This review is from London Road’s original 2011 run at the National Theatre. It will return in 2025 as part of the final season of work from outgoing NT boss Rufus Norris, who directed the show originally. Casting is TBA.
With garlands of critical praise now wreathing Alecky Blythe and Adam Cork’s flower-drenched documentary musical, it’s a measure of how genuinely ground-breaking it is that ‘London Road’ remains a hard sell on paper.
A journey through four years in the life of the street in Ipswich where Suffolk Strangler Steve Wright lived, the book and lyrics are derived from interviews conducted with the residents of London Road. (Verbatim is Blythe’s modus operandi – she wrote a residents’-eye view of a Hackney gunman in 2003.)
Beginning with a Neighbourhood Watch meeting, ending with the second annual London Road in Bloom competition and directed with low-key sparseness by Rufus Norris, this is as far away from chorus lines and jazz hands as it gets.
Three things make ‘London Road’ extraordinary. First are Cork’s verbatim songs. If you can make something with the chorus ‘Everyone is very, very nervous and unsure of everything, basically’ sound both beautiful but also true to the original sentiment – and Cork does – then that is raw humanity captured in music.
Second is the outstanding ensemble: unlike previous Blythe productions, where actors parrot the recorded voices which they hear via headphones, here Cork’s manipulation of words means the cast have had to learn every intonation, sung and spoken, by heart.
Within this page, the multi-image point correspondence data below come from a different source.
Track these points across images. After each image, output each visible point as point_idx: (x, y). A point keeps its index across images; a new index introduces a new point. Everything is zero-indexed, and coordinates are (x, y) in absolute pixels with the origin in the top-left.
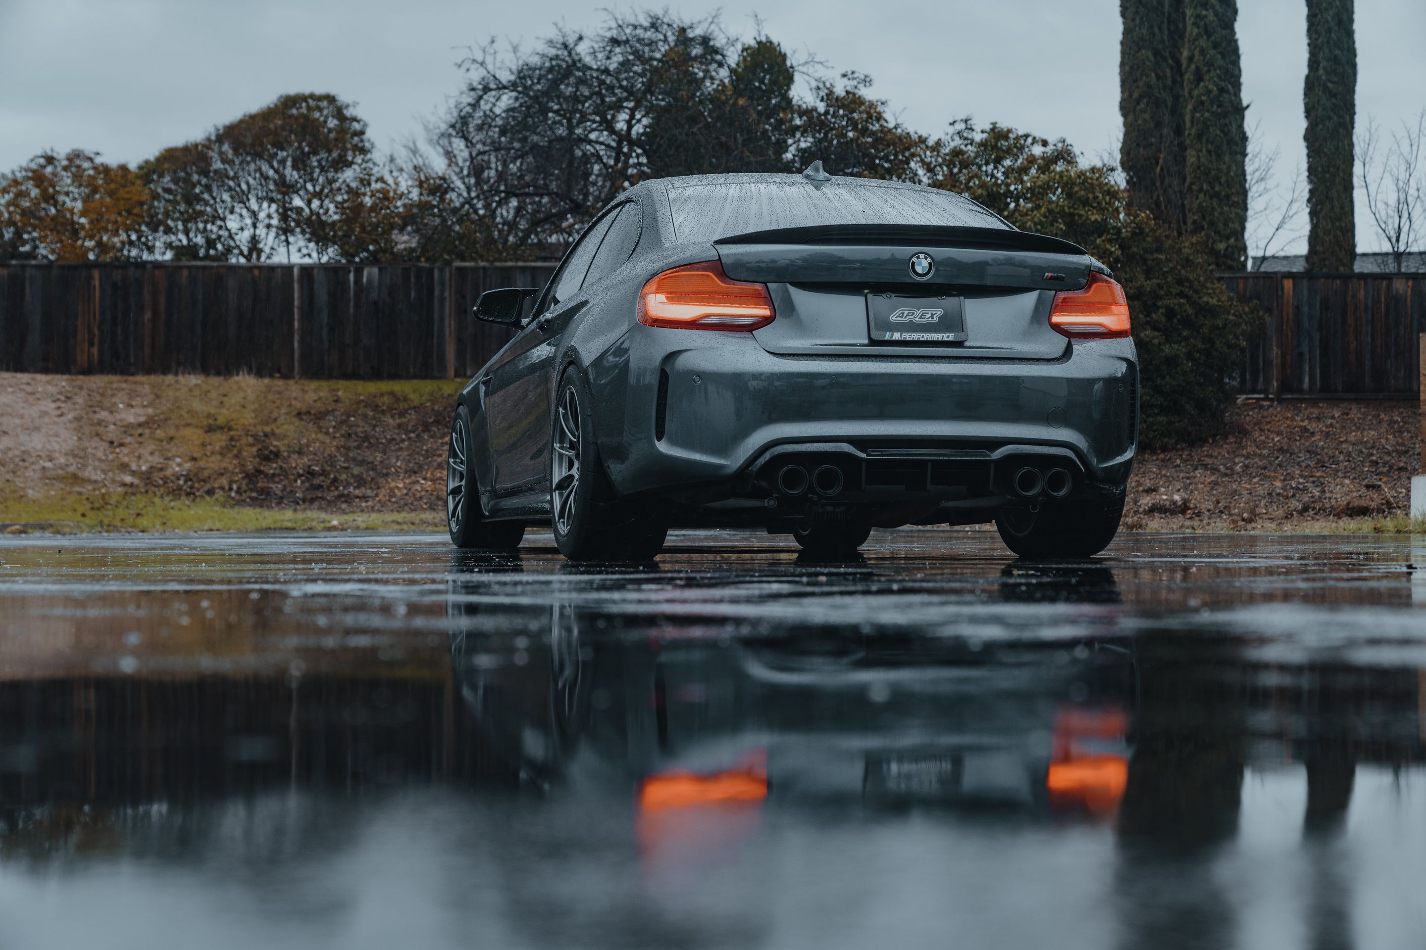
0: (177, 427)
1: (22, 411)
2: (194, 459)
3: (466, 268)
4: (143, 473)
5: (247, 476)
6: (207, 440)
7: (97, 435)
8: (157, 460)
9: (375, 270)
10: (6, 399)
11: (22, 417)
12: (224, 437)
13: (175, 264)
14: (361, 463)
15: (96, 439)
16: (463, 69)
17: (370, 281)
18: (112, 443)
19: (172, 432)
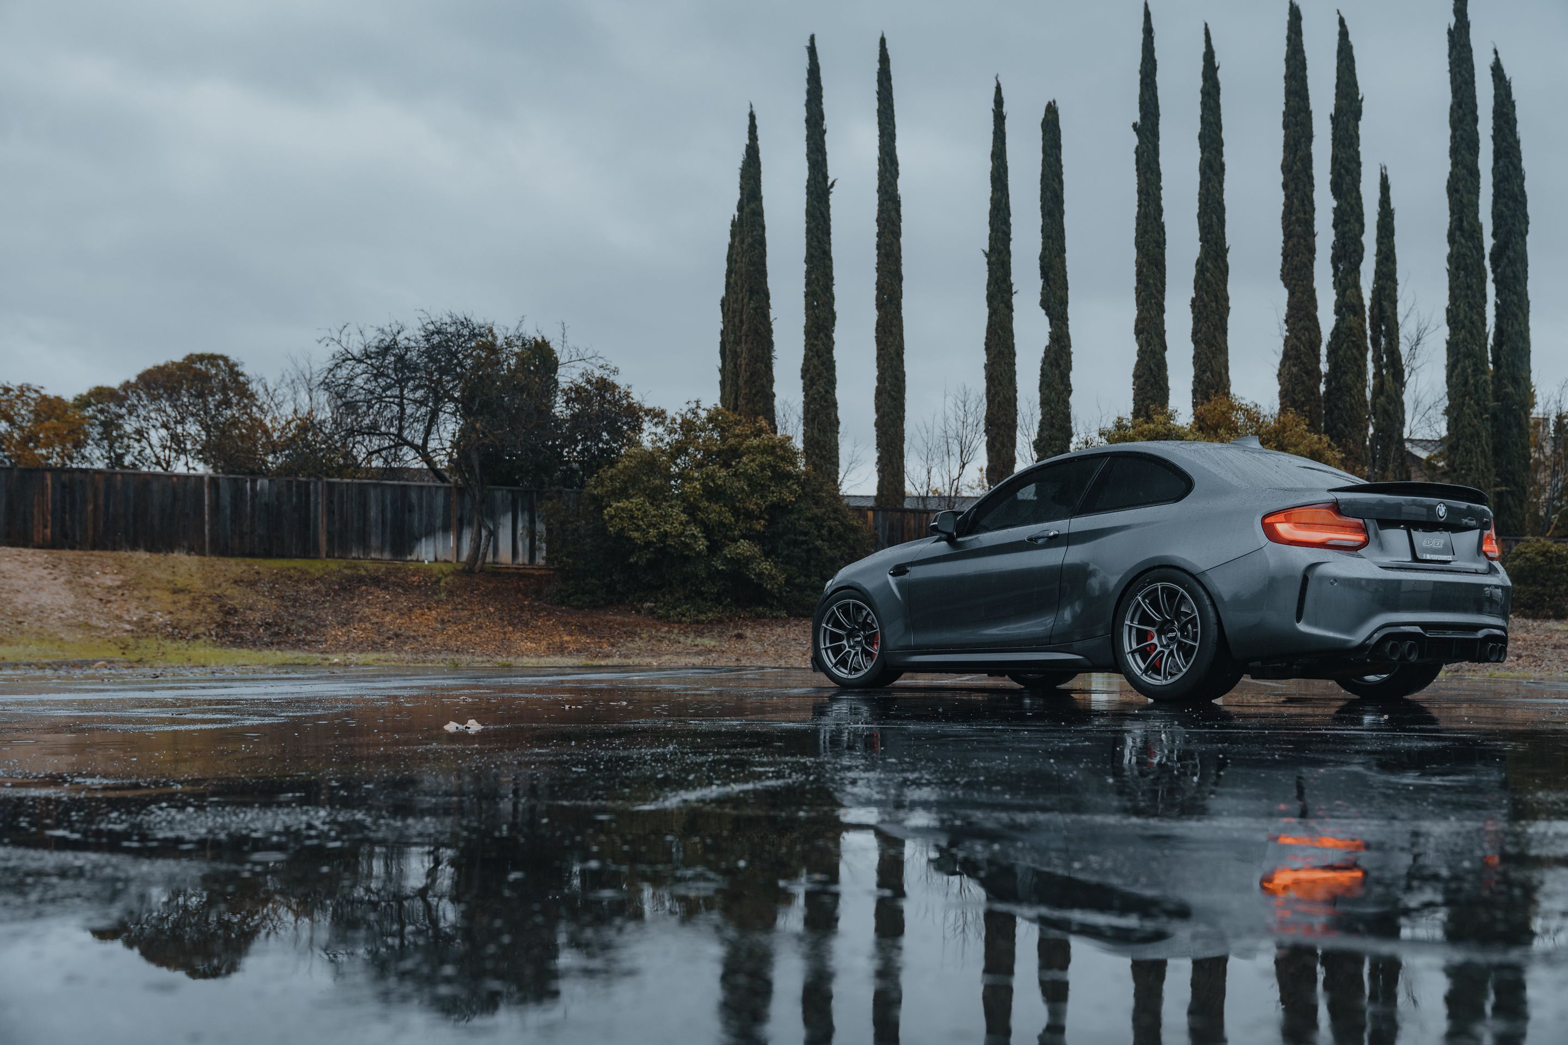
0: (149, 590)
1: (24, 576)
2: (171, 613)
3: (334, 483)
4: (135, 622)
5: (219, 626)
6: (176, 599)
7: (89, 594)
8: (142, 613)
9: (266, 482)
10: (6, 566)
11: (25, 579)
12: (187, 597)
13: (111, 470)
14: (301, 617)
15: (88, 597)
16: (324, 344)
17: (262, 489)
18: (101, 600)
19: (146, 593)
This they do flawlessly, conjuring a vivid, bustling world.
But the real brilliance of Blythe and Cork’s musical is its troubling portrayal of community as an entity. Individually, the 11 central characters and 52 additional interviewees channelled by the cast are a diverse bunch – some witty, some slow, some placid, some mischievous, some likeable, some bigoted.
But as a community unit, bound by song, they take on a childlike simplicity, melodiously repeating opinions and turns of phrase over and over again like animals in a herd. And a herd is neither good nor evil, but wants what’s best for the herd.
What seems to be argued over the course of ‘London Road’ is that, as a unit, the community did not care for the prostitutes and that, ultimately, the killings improved their lives.
The working girls are excluded from the community song, something underscored by the devastating moment where the score stops and three prostitutes simply stare out at us in silence, abandoned. And as the community celebrates in the closing minutes, a recording of scared sex workers plays out, unheeded by the revellers in their scrubbed up, flower-filled Eden.
Blythe has been here before with her verbatim dramas, but this is something very new for the musical form, a powerful, beautiful and unsettling articulation of the ambivalence that underpins all communities. Wright may be gone and the streets may be clean, but a chill lingers in the air.